Exercise objective
Could you put all of these lines into a numbered list, skipping any blank lines and leaving the pictures out?
Segment Start: Input data
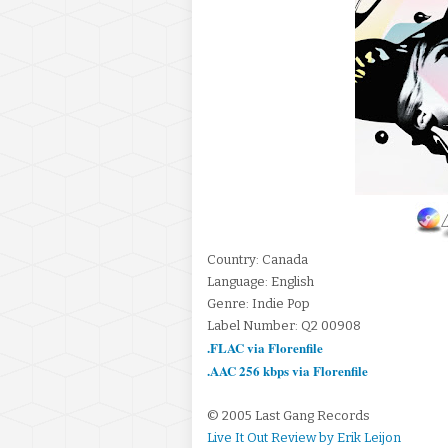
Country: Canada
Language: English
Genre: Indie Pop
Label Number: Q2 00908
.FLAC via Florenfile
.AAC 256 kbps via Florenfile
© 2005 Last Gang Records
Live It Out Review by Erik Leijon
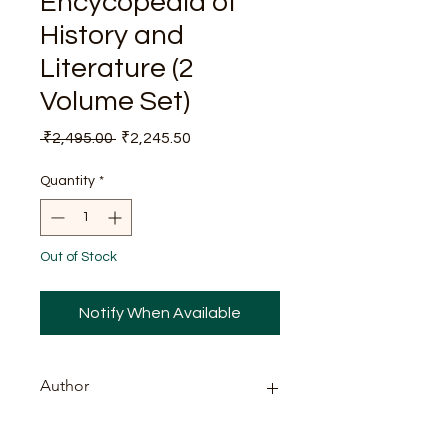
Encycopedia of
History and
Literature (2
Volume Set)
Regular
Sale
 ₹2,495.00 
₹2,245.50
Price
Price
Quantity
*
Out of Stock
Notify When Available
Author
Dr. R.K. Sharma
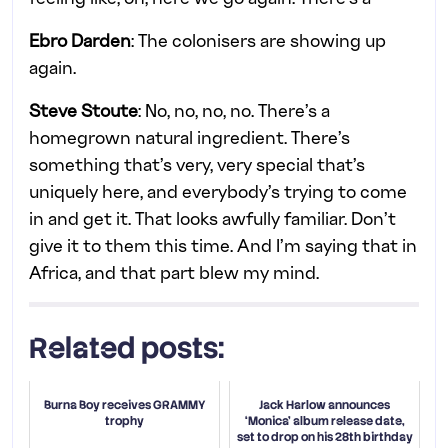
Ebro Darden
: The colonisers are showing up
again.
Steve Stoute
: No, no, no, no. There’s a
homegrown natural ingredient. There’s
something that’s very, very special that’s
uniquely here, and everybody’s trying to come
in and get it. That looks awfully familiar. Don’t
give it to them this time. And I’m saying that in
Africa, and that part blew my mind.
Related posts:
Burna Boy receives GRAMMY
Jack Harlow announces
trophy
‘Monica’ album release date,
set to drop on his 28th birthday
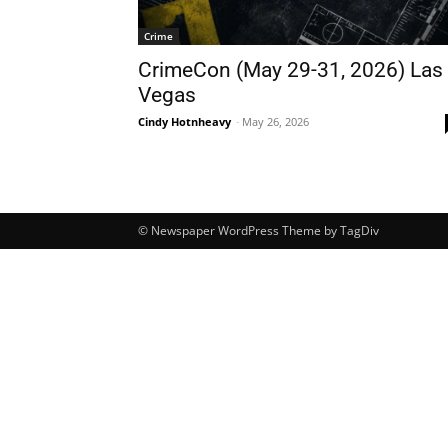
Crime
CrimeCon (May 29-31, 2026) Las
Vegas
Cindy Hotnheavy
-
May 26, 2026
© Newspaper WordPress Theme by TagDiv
Segment End: Input data
Task output
1. Country: Canada
2. Language: English
3. Genre: Indie Pop
4. Label Number: Q2 00908
5. .FLAC via Florenfile
6. .AAC 256 kbps via Florenfile
7. © 2005 Last Gang Records
8. Live It Out Review by Erik Leijon
9. Encycopedia of
10. History and
11. Literature (2
12. Volume Set)
13. Regular
14. Sale
15.  ₹2,495.00 
16. ₹2,245.50
17. Price
18. Price
19. Quantity
20. *
21. Out of Stock
22. Notify When Available
23. Author
24. Dr. R.K. Sharma
25. Ebro Darden
26. : The colonisers are showing up
27. again.
28. Steve Stoute
29. : No, no, no, no. There’s a
30. homegrown natural ingredient. There’s
31. something that’s very, very special that’s
32. uniquely here, and everybody’s trying to come
33. in and get it. That looks awfully familiar. Don’t
34. give it to them this time. And I’m saying that in
35. Africa, and that part blew my mind.
36. Related posts:
37. Burna Boy receives GRAMMY
38. Jack Harlow announces
39. trophy
40. ‘Monica’ album release date,
41. set to drop on his 28th birthday
42. Crime
43. CrimeCon (May 29-31, 2026) Las
44. Vegas
45. Cindy Hotnheavy
46. -
47. May 26, 2026
48. © Newspaper WordPress Theme by TagDiv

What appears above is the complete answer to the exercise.